I’m hoping that this same philosophy can come into play with parenting. Does Dre sooth the baby in the same ways I do? Meh, who cares: as long as the baby is soothed and they’re falling in love and it allows me to doze off. Is my mom as careful about the baby’s schedule as I am? Eh, as long as the baby is happy and developing a relationship with his grandma, that’s awesome! Is Nana’s cabin completely childproof? Pshaw: as long as it’s just minor injuries and Nana’s there to kiss the scrapes and bruises, it’s all probably fine. Obviously, I want Andreas and me to drive the core of the philosophies that play into how we raise our kid … but there are other people I want to be a part of it, too.

Clearly I’m writing this from a pre-parenting perspective — who knows how I’ll feel once the little dude arrives. But I think it’s a good idea to get one’s parenting intentions out there. As Hafidha Acuay Osuna said to me on Facebook:

Believe that other people (partner, parents, friends, etc.) have worthwhile things to teach your child(ren). That way you don’t feel like your child is better off spending 24/7 with you.



Author here, five years later. A few people on Facebook wished there was an update on this post, so here I am.

I’m happy to say that things turned out pretty well. When I was pregnant in 2009, I was super worried that my controlling, Type A, managerial personality would make me a controlling micromanaging mom… in reality, that’s just not how things turned out at all. I’m a pretty low-key parent, and my kid spends a lot of time with his extended family, and I don’t have any interest in meddling with it. ¯_(ツ)_/¯

I don’t know if this is because I really set the intent NOT to be be a martyr, or if it was just the luck of circumstance… but re-reading this post, I gotta say that yep. It all worked out about how I’d hoped it would.
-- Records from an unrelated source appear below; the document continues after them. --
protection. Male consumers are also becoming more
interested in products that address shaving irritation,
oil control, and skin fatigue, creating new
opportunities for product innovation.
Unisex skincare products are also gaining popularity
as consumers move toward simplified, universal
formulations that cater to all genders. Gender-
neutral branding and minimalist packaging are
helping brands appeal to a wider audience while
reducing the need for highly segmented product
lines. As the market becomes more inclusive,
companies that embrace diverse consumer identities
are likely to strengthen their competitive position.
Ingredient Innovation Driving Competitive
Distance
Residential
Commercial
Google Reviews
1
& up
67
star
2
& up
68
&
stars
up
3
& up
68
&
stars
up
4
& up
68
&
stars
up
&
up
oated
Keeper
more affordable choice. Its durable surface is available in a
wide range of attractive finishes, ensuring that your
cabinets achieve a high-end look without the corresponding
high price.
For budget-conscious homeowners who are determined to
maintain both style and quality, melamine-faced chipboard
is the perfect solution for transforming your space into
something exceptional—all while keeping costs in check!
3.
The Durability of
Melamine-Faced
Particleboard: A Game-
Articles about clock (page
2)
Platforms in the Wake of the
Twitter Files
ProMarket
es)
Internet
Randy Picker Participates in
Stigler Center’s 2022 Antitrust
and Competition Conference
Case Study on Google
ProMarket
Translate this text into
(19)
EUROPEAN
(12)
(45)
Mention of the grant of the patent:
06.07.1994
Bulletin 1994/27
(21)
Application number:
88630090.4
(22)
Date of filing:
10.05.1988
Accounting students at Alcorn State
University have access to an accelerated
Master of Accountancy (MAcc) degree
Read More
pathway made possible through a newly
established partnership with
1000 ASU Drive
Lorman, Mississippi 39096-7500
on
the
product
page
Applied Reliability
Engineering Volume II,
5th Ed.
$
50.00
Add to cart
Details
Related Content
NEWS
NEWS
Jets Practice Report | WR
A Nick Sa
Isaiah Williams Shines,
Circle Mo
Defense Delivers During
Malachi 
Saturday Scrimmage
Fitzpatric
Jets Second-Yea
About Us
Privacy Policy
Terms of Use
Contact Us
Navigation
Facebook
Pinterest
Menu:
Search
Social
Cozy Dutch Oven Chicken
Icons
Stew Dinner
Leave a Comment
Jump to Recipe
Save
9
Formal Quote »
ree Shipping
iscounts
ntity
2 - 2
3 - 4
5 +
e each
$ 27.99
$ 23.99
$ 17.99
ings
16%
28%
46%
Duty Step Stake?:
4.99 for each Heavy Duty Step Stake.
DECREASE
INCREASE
Comments on How I want to avoid mommy martyrdom

  1. Argh! I wish I had read this before I had a baby. I got sucked into thinking I had to be the PERFECT AP parent. Though I think you can do that and not be a mommy martyr I couldn’t. It doesn’t help that I’m 20, I lost touch touch with most of my friends when I was pregnant and my boyfriend and I’s family, other than my mother, all moved away a couple months before I gave birth. I also didn’t realize that by not letting my bf soothe our daughter his way I would take away his confidence in soothing her at all. Our daughter is 6 months and I am now JUST trying to back track and get out of this mommy martyrdom. Don’t get me wrong, sometimes it’s awesome…but I think I could keep the awesome parts AND get out of the house every once in a while. It also helps that the weather is warm again and we can take our daughter out to our dorky medieval foam fighting events where there is almost always some baby crazy wannabe mama on the sidelines begging to watch her while I fight.

  2. Not only that, but the ones that make everything harder on themselves for the sake of feeling superior to other mothers and the ones who don’t do anything for themselves. “I gave up salon haircuts and cute clothes for ponytails and sweatpants,” etc. I actually had a friend tell me my whole identity SHOULD be being a mother. Nuts to that!